OUR INAUGURAL ISSUE FEATURES THREE RESEARCH ARTICLES, several editorial articles and book reviews, and a conference report. In the Research Articles’ section, Jayanta Kumar Ray examines the ways in which American and Indian foreign policy persuades Pakistan to stop cross-border terrorism. Harish C. Mehta reinterprets the Fall of Singapore in 1942, on its 75th anniversary, in light of the new historical literature that requires a re-examination of the topic. John Ranjan Mukherjee explains that the Indian government must bring peace to India’s North East by meeting the aspirations of the region’s people, and by taking steps to avoid a conflagration that may be in the offing, particularly in Assam, Nagaland and Manipur.
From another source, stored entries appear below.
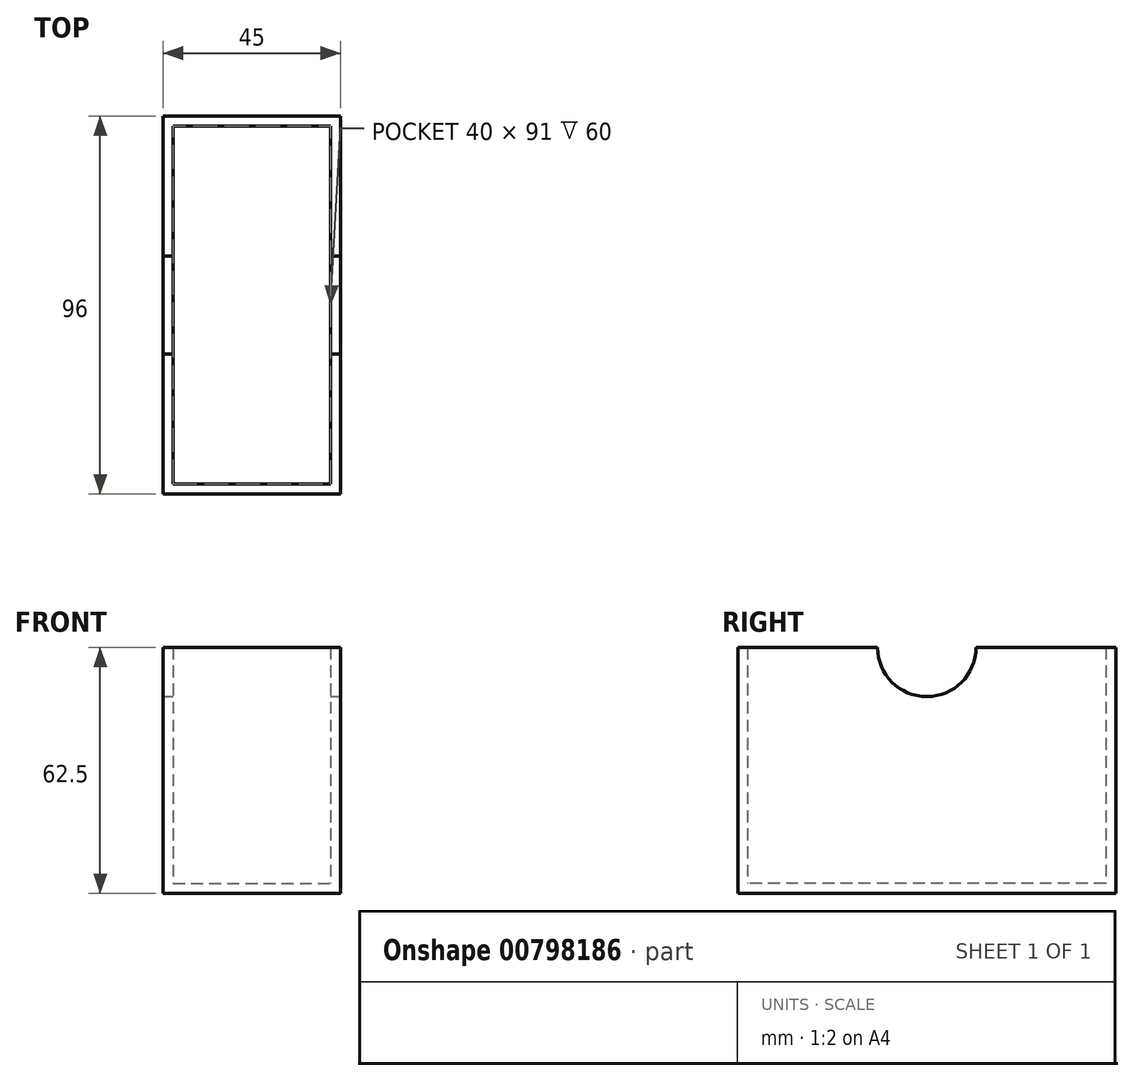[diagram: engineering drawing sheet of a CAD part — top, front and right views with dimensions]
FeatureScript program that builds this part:
annotation { "Feature Type Name" : "Feature", "Feature Type Description" : "" }
export const myFeature = defineFeature(function(context is Context, id is Id, definition is map)
    precondition{}
    {
        {
            var Q0;
            Q0=qCreatedBy(makeId("Top.planeOp"),FACE);
            var sketch = newSketch(context, id + "F0", { "sketchPlane" : qUnion([Q0])});
            skLineSegment(sketch, "E0.bottom", {"start": v(-20, 45.5) * mm, "end": v(20, 45.5) * mm});
            skLineSegment(sketch, "E0.top", {"start": v(-20, -45.5) * mm, "end": v(20, -45.5) * mm});
            skLineSegment(sketch, "E0.left", {"start": v(-20, 45.5) * mm, "end": v(-20, -45.5) * mm});
            skLineSegment(sketch, "E0.right", {"start": v(20, 45.5) * mm, "end": v(20, -45.5) * mm});
            skPoint(sketch, "E0.middle", {"position": v(0, 0) * mm});
            skSolve(sketch);
        }
        {
            var Q0;
            Q0=qSketchRegion(id+"F0",true);
            extrude(context, id + "F1", {"entities" : qUnion([Q0]), "depth" : 60 * mm, "offsetDistance" : 25 * mm});
        }
        {
            var Q0;
            Q0=makeQuery(id+"F1.opExtrude","CAP_FACE",FACE,{"disambiguationData":[OSD([sQuery(id+"F0.wireOp",EDGE,"E0.bottom"),sQuery(id+"F0.wireOp",EDGE,"E0.top"),sQuery(id+"F0.wireOp",EDGE,"E0.left"),sQuery(id+"F0.wireOp",EDGE,"E0.right")])],"isStart":false});
            shell(context, id + "F2", {"entities" : qUnion([Q0]), "thickness" : 2.5 * mm, "oppositeDirection" : true});
        }
        {
            var Q0;
            Q0=makeQuery(id+"F1.opExtrude","SWEPT_FACE",FACE,{"disambiguationData":[OSD([sQuery(id+"F0.wireOp",EDGE,"E0.right")])]});
            var sketch = newSketch(context, id + "F3", { "sketchPlane" : qUnion([Q0])});
            skCircle(sketch, "E1", {"center": v(0, 60) * mm, "radius": 12.5 * mm});
            skSolve(sketch);
        }
        {
            var Q0;
            {var subQ0=sQuery(id+"F3.wireOp",EDGE,"E1");var subQ1=makeQuery(id+"F1.opExtrude","CAP_EDGE",EDGE,{"disambiguationData":[OSD([sQuery(id+"F0.wireOp",EDGE,"E0.right")])],"isStart":false});var subQ2=makeQuery(id+"F3.imprint","INTERSECT",VERTEX,{"disambiguationData":[OD(0.0)],"derivedFrom":[subQ1,subQ0]});Q0=makeQuery(id+"F3.imprint","IMPRINT",FACE,{"disambiguationData":[TD([[makeQuery(id+"F3.imprint","IMPRINT",EDGE,{"disambiguationData":[TD([[subQ2,1.0]])],"derivedFrom":subQ0}),1.0]])]});}
            var Q1;
            Q1=sQuery(id+"F3.wireOp",EDGE,"E1");
            extrude(context, id + "F4", {"entities" : qUnion([Q0]), "operationType" : NewBodyOperationType.REMOVE, "surfaceOperationType" : NewSurfaceOperationType.ADD, "surfaceEntities" : qUnion([Q1]), "endBound" : BoundingType.THROUGH_ALL, "oppositeDirection" : true, "depth" : 143 * mm, "offsetDistance" : 25 * mm});
        }
    });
In the Editorial Articles’ section, Ashok Sajjanhar looks beyond the India-China standoff in Doka La, and wonders if the Asian Century may be in jeopardy. In a second article, on the 70th anniversary of India’s diplomatic relations with Thailand, Sajjanhar discusses the convergence of India’s “Act East” and Thailand’s “Look West” policies. Anirban Lahiri, based in Ho Chi Minh City, explains how Vietnam has cemented its place in the Asian Century. John Ranjan Mukherjee looks at the Naga Peace Accord and its adverse effects in Manipur. We feature two articles on the Kashmir question, with Surendra Munshi suggesting new ways of approaching the Kashmir issue by changing attitudes and mindscapes, and Tej K. Tikoo recommending giving peace a chance in Kashmir while giving no quarter to terrorism.
Among the Book Reviews, Pradip K. Chatterjee reviews The South China Sea Disputes: Flashpoints, Turning Points and Trajectories, explaining that China’s “peaceful” rise is threatening the small states of Southeast Asia. John Ranjan Mukherjee reviews Toh Han Shih’s Is China an Empire, arguing that Chinese empire-building draws upon historical precedents of the creation of empire by Britain and America. In an accompanying article, Mukherjee reviews Jayanta Kumar Ray’s Cross-Border Terrorism: Focus on Pakistan, exploring the mechanics of Pakistan’s creation of and support to terrorist groups.
In a report on a recent conference on Mizoram as a Gateway to Southeast Asia, organised by this journal’s parent, the Research Centre for Eastern and North Eastern Regional Studies, Kolkata (CENERS-K), the participants collectively recommended that India’s “Look East Policy” had not benefited the North East Region of India. The new policy to “Act East” would only succeed if the north eastern states worked out their own local solutions towards development, ensuring peoples’ ownership and active participation.
The journal welcomes articles on Asia in general, on India (as well as India’s northeast), and India’s role in world affairs; South Asia, Southeast Asia, East Asia (Japan, the Koreas, Taiwan, and China); and the policy towards Asia pursued by the United States, Russia and the West, as well as West Asia, Latin America, Australia and New Zealand. The journal’s focus is on diplomacy, conduct of foreign policy, international relations, soft power (use of film and the arts as tools of diplomacy), diplomatic history, war and peace, defense issues, geo-strategy, national and global economic issues, peace studies, informal diplomacy and Track 2 diplomacy, revolution and counterrevolution, terrorism and counterterrorism, colonialism and decolonisation, and hegemony and resistance. The journal carries articles on contemporary world affairs, and major events and policies of the 20th Century that are still shaping the world today and are being revisited in light of new historical material that is declassified and becomes available from time to time.